By Abdul-azeez Suleiman
One of the several definitions of blunder and the one most widely accepted is “a gross mistake to made, especially through carelessness, stupidity, confusion or without guidance.
Long before the 24-hour news cycle came along, kings, presidents, and emperors committed all sorts of blunders.
One of history’s most major missteps and biggest political blunders was the one committed by William Seward a former New York governor who was the Republican Party’s frontrunner for the nomination leading up to the 1860 presidential election.
So confident was Seward in his selection, that for several months prior to the party’s 1860 convention, he traveled abroad, making stops throughout Europe and Asia.

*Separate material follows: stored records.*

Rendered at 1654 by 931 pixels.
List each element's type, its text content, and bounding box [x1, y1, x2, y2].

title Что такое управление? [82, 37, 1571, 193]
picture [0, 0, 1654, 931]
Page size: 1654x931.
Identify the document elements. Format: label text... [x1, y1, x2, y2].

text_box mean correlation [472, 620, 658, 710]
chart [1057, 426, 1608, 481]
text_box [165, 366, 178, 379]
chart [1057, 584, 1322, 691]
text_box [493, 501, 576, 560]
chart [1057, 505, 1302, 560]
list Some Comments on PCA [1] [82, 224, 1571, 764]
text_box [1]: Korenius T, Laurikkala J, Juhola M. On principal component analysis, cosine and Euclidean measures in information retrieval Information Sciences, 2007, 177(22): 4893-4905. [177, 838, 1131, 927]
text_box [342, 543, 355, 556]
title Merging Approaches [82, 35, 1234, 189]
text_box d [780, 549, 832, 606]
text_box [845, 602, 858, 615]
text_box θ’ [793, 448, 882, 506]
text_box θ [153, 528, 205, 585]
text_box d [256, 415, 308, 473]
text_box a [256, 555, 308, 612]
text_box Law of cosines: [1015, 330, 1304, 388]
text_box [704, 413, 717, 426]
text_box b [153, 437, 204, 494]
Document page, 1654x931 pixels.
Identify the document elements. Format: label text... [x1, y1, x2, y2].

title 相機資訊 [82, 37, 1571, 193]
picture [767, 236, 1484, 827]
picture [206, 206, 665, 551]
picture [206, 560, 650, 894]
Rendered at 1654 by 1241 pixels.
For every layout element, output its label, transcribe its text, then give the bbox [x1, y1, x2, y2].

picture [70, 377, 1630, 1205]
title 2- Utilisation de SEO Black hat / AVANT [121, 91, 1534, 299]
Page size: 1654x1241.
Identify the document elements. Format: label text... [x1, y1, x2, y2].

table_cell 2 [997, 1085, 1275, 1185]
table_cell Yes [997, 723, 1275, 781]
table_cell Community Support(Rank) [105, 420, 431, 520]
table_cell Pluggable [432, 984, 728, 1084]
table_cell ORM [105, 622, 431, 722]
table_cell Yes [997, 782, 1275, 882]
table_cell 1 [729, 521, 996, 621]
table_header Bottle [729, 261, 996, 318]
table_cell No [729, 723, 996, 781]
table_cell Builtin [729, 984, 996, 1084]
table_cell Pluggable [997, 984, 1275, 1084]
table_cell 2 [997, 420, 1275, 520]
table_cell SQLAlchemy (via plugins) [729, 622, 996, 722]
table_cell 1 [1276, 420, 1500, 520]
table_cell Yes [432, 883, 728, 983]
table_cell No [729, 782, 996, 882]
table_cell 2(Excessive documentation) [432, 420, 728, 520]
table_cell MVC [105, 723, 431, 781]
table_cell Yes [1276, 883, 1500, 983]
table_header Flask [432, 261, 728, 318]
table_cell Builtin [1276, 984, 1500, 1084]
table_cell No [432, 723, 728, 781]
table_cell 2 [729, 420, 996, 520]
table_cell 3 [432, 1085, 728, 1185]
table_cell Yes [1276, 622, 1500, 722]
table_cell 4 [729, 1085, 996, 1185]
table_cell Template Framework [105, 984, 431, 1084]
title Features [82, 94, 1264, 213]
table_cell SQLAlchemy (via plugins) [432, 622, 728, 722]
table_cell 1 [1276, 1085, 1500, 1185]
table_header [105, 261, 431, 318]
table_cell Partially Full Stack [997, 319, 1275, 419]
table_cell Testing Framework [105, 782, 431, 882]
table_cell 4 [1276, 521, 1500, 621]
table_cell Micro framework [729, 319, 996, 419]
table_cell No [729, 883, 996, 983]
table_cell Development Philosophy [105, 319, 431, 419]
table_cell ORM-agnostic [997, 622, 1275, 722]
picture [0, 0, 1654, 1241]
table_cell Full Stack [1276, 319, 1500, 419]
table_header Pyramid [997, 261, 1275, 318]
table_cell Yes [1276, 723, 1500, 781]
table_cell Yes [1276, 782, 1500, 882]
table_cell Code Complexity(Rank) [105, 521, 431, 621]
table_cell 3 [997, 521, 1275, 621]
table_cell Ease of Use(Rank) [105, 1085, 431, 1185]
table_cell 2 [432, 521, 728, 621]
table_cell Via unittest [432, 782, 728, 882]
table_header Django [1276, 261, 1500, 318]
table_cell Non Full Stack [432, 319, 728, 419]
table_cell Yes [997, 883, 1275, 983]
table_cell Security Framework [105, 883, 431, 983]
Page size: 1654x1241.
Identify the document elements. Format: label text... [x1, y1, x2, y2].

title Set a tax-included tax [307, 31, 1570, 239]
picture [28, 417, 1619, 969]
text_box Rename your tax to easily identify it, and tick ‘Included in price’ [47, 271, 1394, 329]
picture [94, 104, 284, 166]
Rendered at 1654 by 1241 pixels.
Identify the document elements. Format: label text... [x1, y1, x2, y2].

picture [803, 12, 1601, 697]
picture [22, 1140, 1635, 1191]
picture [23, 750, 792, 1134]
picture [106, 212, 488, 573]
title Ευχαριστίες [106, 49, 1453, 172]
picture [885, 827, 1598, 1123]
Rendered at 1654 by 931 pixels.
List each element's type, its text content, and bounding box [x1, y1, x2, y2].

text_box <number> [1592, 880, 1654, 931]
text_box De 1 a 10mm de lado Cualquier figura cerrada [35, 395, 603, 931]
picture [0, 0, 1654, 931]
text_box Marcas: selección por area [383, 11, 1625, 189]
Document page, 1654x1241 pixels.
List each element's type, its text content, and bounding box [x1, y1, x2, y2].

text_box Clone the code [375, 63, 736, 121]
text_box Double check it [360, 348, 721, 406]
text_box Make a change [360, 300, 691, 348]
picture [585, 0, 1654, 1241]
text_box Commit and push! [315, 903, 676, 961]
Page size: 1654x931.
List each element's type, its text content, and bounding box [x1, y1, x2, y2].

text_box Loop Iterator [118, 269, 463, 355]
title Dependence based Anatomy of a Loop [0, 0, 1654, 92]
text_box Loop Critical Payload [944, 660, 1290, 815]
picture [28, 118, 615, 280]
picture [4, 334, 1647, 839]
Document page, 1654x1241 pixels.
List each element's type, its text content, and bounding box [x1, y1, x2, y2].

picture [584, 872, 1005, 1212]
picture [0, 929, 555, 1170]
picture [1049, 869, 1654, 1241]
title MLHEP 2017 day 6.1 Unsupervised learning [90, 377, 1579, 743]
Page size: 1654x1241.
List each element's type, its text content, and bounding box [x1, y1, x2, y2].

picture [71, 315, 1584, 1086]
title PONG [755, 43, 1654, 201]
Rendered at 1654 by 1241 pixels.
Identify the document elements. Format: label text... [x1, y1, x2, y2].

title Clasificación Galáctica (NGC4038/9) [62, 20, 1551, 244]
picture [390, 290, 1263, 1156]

While in Beirut, he even purchased a few Arabian horses.
After returning to America, Seward found that a lawyer from Illinois named Abraham Lincoln had slipped in and gained the party’s support. Seward’s ill-timed trip was the main reason he lost.
And most recently, British Prime Minister Theresa May lost her gamble and working majority at Westminster after calling a snap election that delivered a hung Parliament.
Her decision to go the polls three years early wa tagged one of the biggest missteps in recent political history, with May’s critics accusing her of putting partisan political greed ahead of the good of the country.
In Kaduna state what many have long viewed as one of the most ridiculous disputes in the state’s political history may finally come to an end with an inevitable implosion of the All Progressives Congress.
If all goes as is being rightly predicted, by the end of the month, the APC in Kaduna will cease to be one solid united political party. Instead, it will be fragmented into two unequal parts – one, a feeble contraption to be held by Governor Nasir elrufai and what remains of his supporters; the other comprising of the most influential members of the party with massive following across the state.
Thanks to the practical efforts to checkmate the unnecessary constriction of space for political opponents by the APC and el-Rufai, with the likely resultant Exodus from the party by formidable political networks such as the face of hope represented by Lawal Adamu Usman aka Mr LA.
This impending mass movement out of the APC a few months to the 2019 round of general elections offer little illusion of any outcome than the party’s certain defeat and imminent loss of el-Rufai’s bid for reelection to a second term.
At stake in the coming election is not only the suppression and oppression of critical players in the state through manipulating what remains of the state’s APC hierarchy, it is also about the implications of another four years under elrufai’s approach to governance generally.
Understanding these implications requires understanding how the once loved APC reached this stage in Kaduna: el-Rufai came with the promise of security, ending poverty, protecting the vulnerable, and improving the economy. But feelers across the state demonstrate the gap between el-Rufai’s rhetoric and reality growing wider in the first three years of his first term, which may as well be his last.
As the policies adopted in governing the state most often contradict APC and el-Rufai’s promises, the trends also indicate that they have led to further deterioration of the state.
Beyond the obvious deterioration of the state, the last three years have also witnessed the erosion of state institutions – traditional, religious – and sociopolitical dynamics as part of the effects of el-Rufai’s form of governance which stresses the absence of internal democracy in the APC, absence of real representative government, broadening legislation that undermines rule of law, and increasing influence of sycophants.
Everywhere in the state, concerns are mounting about the restriction of freedoms of association, press, and expression, the use of state power with impunity as impediments to democratic due process.
The confinement of the ruling elite to a narrow circle of friends and relatives are not just clear signs of the administration’s bad governance, but are damaging to el-Rufai’s politics itself and the state’s future stability.
This insular approach will only further the fragility of the APC internally and if eventually, as is very likely, the LAs are forced to shift their formidable support elsewhere, the stakes are bound to raised several more notches beyond the reach of el-Rufai and his close-knit circle of aides.